If you chanced to walk across the Diag yesterday afternoon, you probably witnessed a proud Michigan tradition – a loudmouth evangelist. Shouting from atop a stool, this gentleman implored students at the “University of Masturbation” to cease drinking, fornicating and sodomizing lest we be cast into a lake of fire.
This guy didn’t provide quite as good entertainment as Brother Stephen, who visited three years ago and employed an impressive variety of vocal tones that ranged from a demonic growl for statements like “The Koran is a terrorist manual from Hell!” to a cheery sing-song, complete with gestures, for “Ashcroft is a good man because he loves the Bible!” But he still put on a good show and managed to anger and offend plenty of sinners, judging from the number of people who got in shouting matches with him.

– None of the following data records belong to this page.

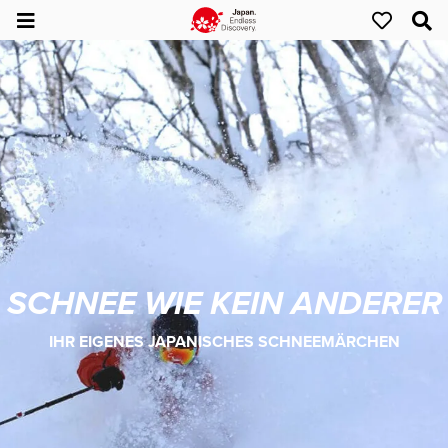
SCHNEE WIE KEIN ANDERER
IHR EIGENES JAPANISCHES SCHNEEMÄRCHEN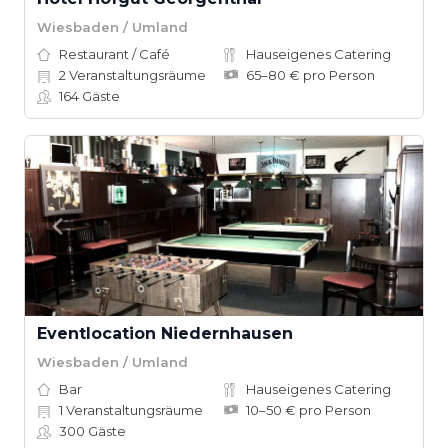
Wiesbaden / Umland
Restaurant / Café
Hauseigenes Catering
2
Veranstaltungsräume
65–80 € pro Person
164
Gäste
Eventlocation Niedernhausen
Wiesbaden / Umland
Bar
Hauseigenes Catering
1
Veranstaltungsräume
10–50 € pro Person
300
Gäste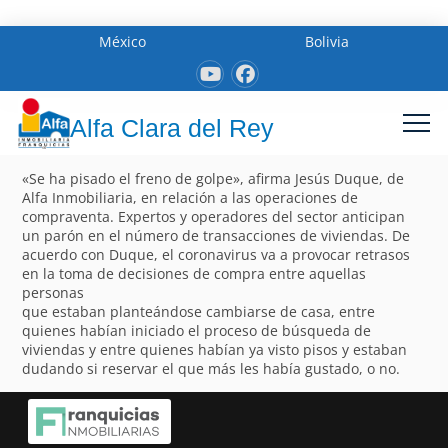
México
Bolivia
Alfa Clara del Rey
«Se ha pisado el freno de golpe», afirma Jesús Duque, de
Alfa Inmobiliaria, en relación a las operaciones de
compraventa. Expertos y operadores del sector anticipan
un parón en el número de transacciones de viviendas. De
acuerdo con Duque, el coronavirus va a provocar retrasos
en la toma de decisiones de compra entre aquellas
personas
que estaban planteándose cambiarse de casa, entre
quienes habían iniciado el proceso de búsqueda de
viviendas y entre quienes habían ya visto pisos y estaban
dudando si reservar el que más les había gustado, o no.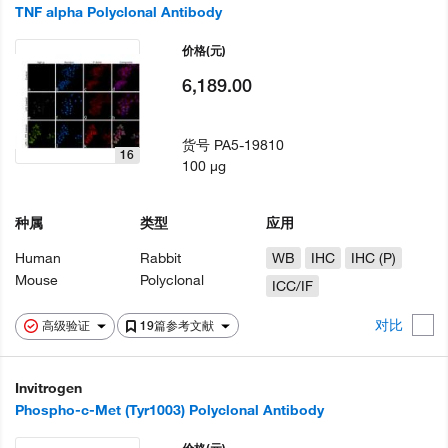
TNF alpha Polyclonal Antibody
价格
(元)
6,189.00
货号
PA5-19810
16
100 µg
种属
类型
应用
Human
Rabbit
WB
IHC
IHC (P)
Mouse
Polyclonal
ICC/IF
对比
高级验证
19篇参考文献
Invitrogen
Phospho-c-Met (Tyr1003) Polyclonal Antibody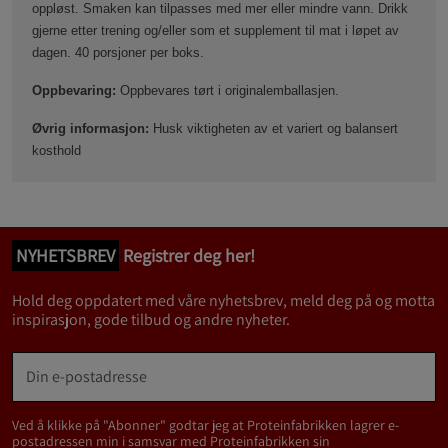
oppløst. Smaken kan tilpasses med mer eller mindre vann. Drikk
gjerne etter trening og/eller som et supplement til mat i løpet av
dagen. 40 porsjoner per boks.
Oppbevaring:
Oppbevares tørt i originalemballasjen.
Øvrig informasjon:
Husk viktigheten av et variert og balansert
kosthold
NYHETSBREV
Registrer deg her!
Hold deg oppdatert med våre nyhetsbrev, meld deg på og motta
inspirasjon, gode tilbud og andre nyheter.
Ved å klikke på "Abonner" godtar jeg at Proteinfabrikken lagrer e-
postadressen min i samsvar med Proteinfabrikken sin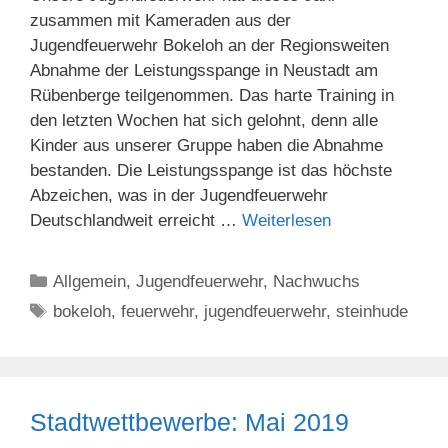
zusammen mit Kameraden aus der
Jugendfeuerwehr Bokeloh an der Regionsweiten
Abnahme der Leistungsspange in Neustadt am
Rübenberge teilgenommen. Das harte Training in
den letzten Wochen hat sich gelohnt, denn alle
Kinder aus unserer Gruppe haben die Abnahme
bestanden. Die Leistungsspange ist das höchste
Abzeichen, was in der Jugendfeuerwehr
Deutschlandweit erreicht …
Weiterlesen
Kategorien
Allgemein
,
Jugendfeuerwehr
,
Nachwuchs
Schlagwörter
bokeloh
,
feuerwehr
,
jugendfeuerwehr
,
steinhude
Stadtwettbewerbe: Mai 2019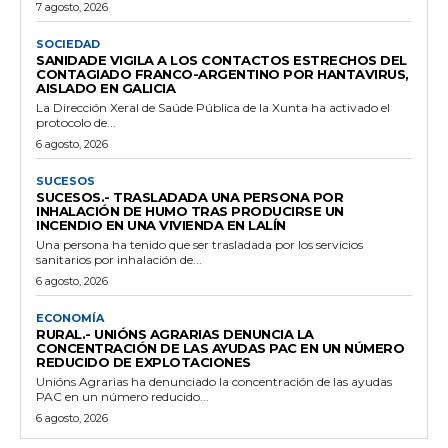
7 agosto, 2026
SOCIEDAD
SANIDADE VIGILA A LOS CONTACTOS ESTRECHOS DEL
CONTAGIADO FRANCO-ARGENTINO POR HANTAVIRUS,
AISLADO EN GALICIA
La Dirección Xeral de Saúde Pública de la Xunta ha activado el
protocolo de...
6 agosto, 2026
SUCESOS
SUCESOS.- TRASLADADA UNA PERSONA POR
INHALACIÓN DE HUMO TRAS PRODUCIRSE UN
INCENDIO EN UNA VIVIENDA EN LALÍN
Una persona ha tenido que ser trasladada por los servicios
sanitarios por inhalación de...
6 agosto, 2026
ECONOMÍA
RURAL.- UNIÓNS AGRARIAS DENUNCIA LA
CONCENTRACIÓN DE LAS AYUDAS PAC EN UN NÚMERO
REDUCIDO DE EXPLOTACIONES
Unións Agrarias ha denunciado la concentración de las ayudas
PAC en un número reducido...
6 agosto, 2026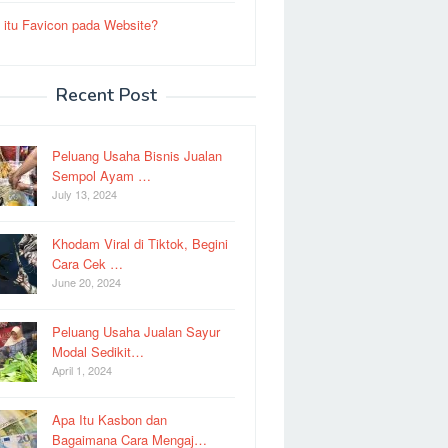
 itu Favicon pada Website?
Recent Post
Peluang Usaha Bisnis Jualan
Sempol Ayam …
July 13, 2024
Khodam Viral di Tiktok, Begini
Cara Cek …
June 20, 2024
Peluang Usaha Jualan Sayur
Modal Sedikit…
April 1, 2024
Apa Itu Kasbon dan
Bagaimana Cara Mengaj…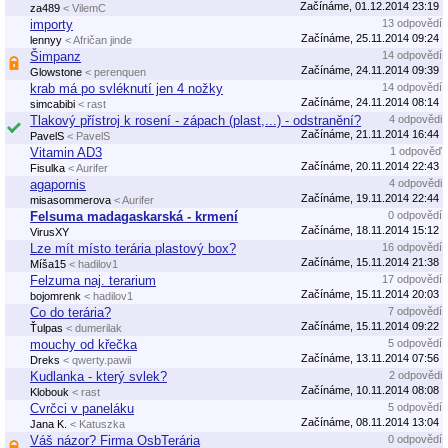
Začínáme, 01.12.2014 23:19
za489
< VilemC
importy
13 odpovědí
Začínáme, 25.11.2014 09:24
lennyy
< Afričan jinde
Šimpanz
14 odpovědí
Začínáme, 24.11.2014 09:39
Glowstone
< perenquen
krab má po svléknutí jen 4 nožky
14 odpovědí
Začínáme, 24.11.2014 08:14
simcabibi
< rast
Tlakový přístroj k rosení - zápach (plast,...) - odstranění?
4 odpovědi
Začínáme, 21.11.2014 16:44
PavelS
< PavelS
Vitamin AD3
1 odpověď
Začínáme, 20.11.2014 22:43
Fisulka
< Aurifer
agapornis
4 odpovědi
Začínáme, 19.11.2014 22:44
misasommerova
< Aurifer
Felsuma madagaskarská - krmení
0 odpovědí
Začínáme, 18.11.2014 15:12
VirusXY
Lze mít místo terária plastový box?
16 odpovědí
Začínáme, 15.11.2014 21:38
Míša15
< hadilov1
Felzuma naj. terarium
17 odpovědí
Začínáme, 15.11.2014 20:03
bojomrenk
< hadilov1
Co do terária?
7 odpovědí
Začínáme, 15.11.2014 09:22
Ťulpas
< dumerilak
mouchy od křečka
5 odpovědí
Začínáme, 13.11.2014 07:56
Dreks
< qwerty.pawii
Kudlanka - který svlek?
2 odpovědi
Začínáme, 10.11.2014 08:08
Klobouk
< rast
Cvrčci v paneláku
5 odpovědí
Začínáme, 08.11.2014 13:04
Jana K.
< Katuszka
Váš názor? Firma OsbTerária
0 odpovědí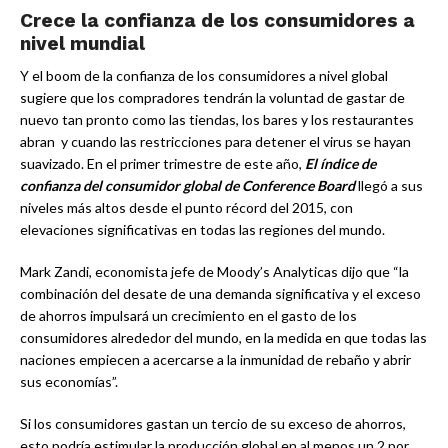
Crece la confianza de los consumidores a
nivel mundial
Y el boom de la confianza de los consumidores a nivel global
sugiere que los compradores tendrán la voluntad de gastar de
nuevo tan pronto como las tiendas, los bares y los restaurantes
abran y cuando las restricciones para detener el virus se hayan
suavizado. En el primer trimestre de este año,
El índice de
confianza del consumidor global de Conference Board
llegó a sus
niveles más altos desde el punto récord del 2015, con
elevaciones significativas en todas las regiones del mundo.
Mark Zandi, economista jefe de Moody’s Analyticas dijo que “la
combinación del desate de una demanda significativa y el exceso
de ahorros impulsará un crecimiento en el gasto de los
consumidores alrededor del mundo, en la medida en que todas las
naciones empiecen a acercarse a la inmunidad de rebaño y abrir
sus economías”.
Si los consumidores gastan un tercio de su exceso de ahorros,
esto podría estimular la producción global en al menos un 2 por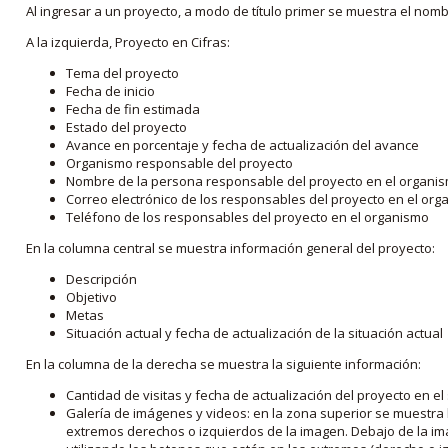
Al ingresar a un proyecto, a modo de título primer se muestra el nom
A la izquierda, Proyecto en Cifras:
Tema del proyecto
Fecha de inicio
Fecha de fin estimada
Estado del proyecto
Avance en porcentaje y fecha de actualización del avance
Organismo responsable del proyecto
Nombre de la persona responsable del proyecto en el organi
Correo electrónico de los responsables del proyecto en el or
Teléfono de los responsables del proyecto en el organismo
En la columna central se muestra información general del proyecto:
Descripción
Objetivo
Metas
Situación actual y fecha de actualización de la situación actual
En la columna de la derecha se muestra la siguiente información:
Cantidad de visitas y fecha de actualización del proyecto en el
Galería de imágenes y videos: en la zona superior se muestra 
extremos derechos o izquierdos de la imagen. Debajo de la im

To be fair, yesterday’s evangelist didn’t just shout. He eventually settled into a quieter discussion with a smaller crowd, largely other Christians, to whom he tried to sell his particular brand of Christianity. In his view, he lives a life entirely without sin, and the Bible commands him to judge sinners. Of course, he had a nifty, convoluted answer to the old “Judge not lest ye be judged” line. It isn’t much good to argue with these guys; they always have a nifty, convoluted answer.
I might not agree with anything these Diag evangelists say, and I might cringe every time they shout to a gay person that homosexuality is a sinful choice or to a Muslim that he worships a false god, but I find myself with a certain degree of respect for them nonetheless. They’re going up against nearly every social norm to act on their beliefs. Jesus tells them to love their neighbors, and nonbelievers will burn in Hell. As loving Christians, they’re trying hard to save the rest of us from damnation.

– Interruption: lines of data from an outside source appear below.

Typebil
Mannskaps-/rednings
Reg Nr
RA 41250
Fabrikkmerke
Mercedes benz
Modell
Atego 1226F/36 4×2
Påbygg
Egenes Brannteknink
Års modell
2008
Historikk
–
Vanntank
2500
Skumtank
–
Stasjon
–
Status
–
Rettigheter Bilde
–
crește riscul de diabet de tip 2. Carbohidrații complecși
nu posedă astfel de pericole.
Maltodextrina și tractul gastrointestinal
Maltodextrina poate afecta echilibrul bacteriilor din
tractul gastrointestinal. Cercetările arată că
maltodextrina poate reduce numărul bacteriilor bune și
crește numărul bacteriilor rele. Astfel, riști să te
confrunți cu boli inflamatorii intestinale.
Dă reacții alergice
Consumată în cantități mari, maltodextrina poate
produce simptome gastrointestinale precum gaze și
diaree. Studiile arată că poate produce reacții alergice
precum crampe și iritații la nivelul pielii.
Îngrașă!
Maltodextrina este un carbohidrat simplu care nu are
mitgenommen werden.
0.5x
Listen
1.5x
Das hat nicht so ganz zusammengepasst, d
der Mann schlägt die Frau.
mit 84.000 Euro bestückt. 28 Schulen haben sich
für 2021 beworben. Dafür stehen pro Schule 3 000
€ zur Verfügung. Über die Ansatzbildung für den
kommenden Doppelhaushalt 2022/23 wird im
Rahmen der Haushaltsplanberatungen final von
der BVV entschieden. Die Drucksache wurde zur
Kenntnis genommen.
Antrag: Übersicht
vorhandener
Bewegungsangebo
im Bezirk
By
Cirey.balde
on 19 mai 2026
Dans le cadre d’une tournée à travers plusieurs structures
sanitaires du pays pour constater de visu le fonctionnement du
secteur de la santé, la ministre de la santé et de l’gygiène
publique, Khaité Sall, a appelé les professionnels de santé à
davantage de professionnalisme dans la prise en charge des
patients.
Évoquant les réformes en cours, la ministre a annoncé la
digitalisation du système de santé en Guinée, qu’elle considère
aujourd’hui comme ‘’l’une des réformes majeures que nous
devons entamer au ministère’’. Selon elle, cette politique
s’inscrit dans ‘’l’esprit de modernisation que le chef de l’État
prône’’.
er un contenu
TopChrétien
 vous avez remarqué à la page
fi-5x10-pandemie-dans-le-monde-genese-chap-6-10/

A bit of begrudging respect, however, does not approval of militant evangelicals make. There sure doesn’t appear to be much love in their preaching to the sinners – “scathing” was the word the evangelist himself used yesterday to describe it. And I just have trouble taking people very seriously when they misleadingly argue against evolution by claiming it violates the Second Law of Thermodynamics. Then there’s the ever-present specter of hypocrisy, from endless televangelist fundraising scandals to the situation that has kept the gay-bashing Brother Stephen from returning to our campus – a 2004 conviction for soliciting sex from a 14-year-old boy.
What I find most troubling about the sort of hard-line Christianity that has an increasing degree of influence in our society and government, however, is its strict focus on the individual. The sole important factor in determining salvation, in most brands of evangelical Christianity, is personal redemption, not good works. Thus, the focus is on sins of the individual conscience that separate us from God. In practice, most of these sins deal with sex or drugs; these are the “moral” issues that dominate so much of our political debate.
Left behind are some other portions of the New Testament: the part about turning the other cheek, that bit about it being more difficult for a rich man to get into heaven than for a camel to get through the eye of a needle, the Sermon on the Mount and that whole blessed-are-the-peacemakers thing. They don’t exactly play up the command to love thy neighbor as thyself either.
Jesus’s teachings have inspired literally millions of people to go out and do good in the world. Christian charities carry on this work around the world today. And yet, as comfortable as the evangelist was yesterday shouting graphically about sexual “sins” in terms not particularly fit for print, he saw no need to encourage his listeners to help the poor or treat those around them more kindly. He did mention Hurricane Katrina – but, rather than pushing the crowd to donate to and assist in relief efforts, he argued that the disaster was God’s punishment for a wicked city that was allowing a gay festival originally planned to take place shortly after the hurricane hit.
I’m perfectly aware that such extreme views as that version of Katrina aren’t representative of most Christians, or even most evangelicals. And I’m probably going to hell, if only for the pleasure I derived from watching the evangelist argue that it is possible to live a life without sin against an older, very devout man who later said he once healed an atheist with terminal cancer by praying with him on the sidewalk outside of Michigan Book and Supply.
But many of the beliefs the evangelist espoused – that evolution is a lie, that homosexuality is a choice and a sin – are more widely shared, and their proponents are increasingly determining the direction of our government. Evidence that policies they advocate such as abstinence-only sex education don’t work means little to a crowd that bases its worldview on faith.
The divisive doctrines the evangelist preached may or may not save souls, but they certainly don’t use Christian teachings to make our society more tolerant or charitable. I doubt the Jesus who loved the lowest of the low in his society would be very pleased with that.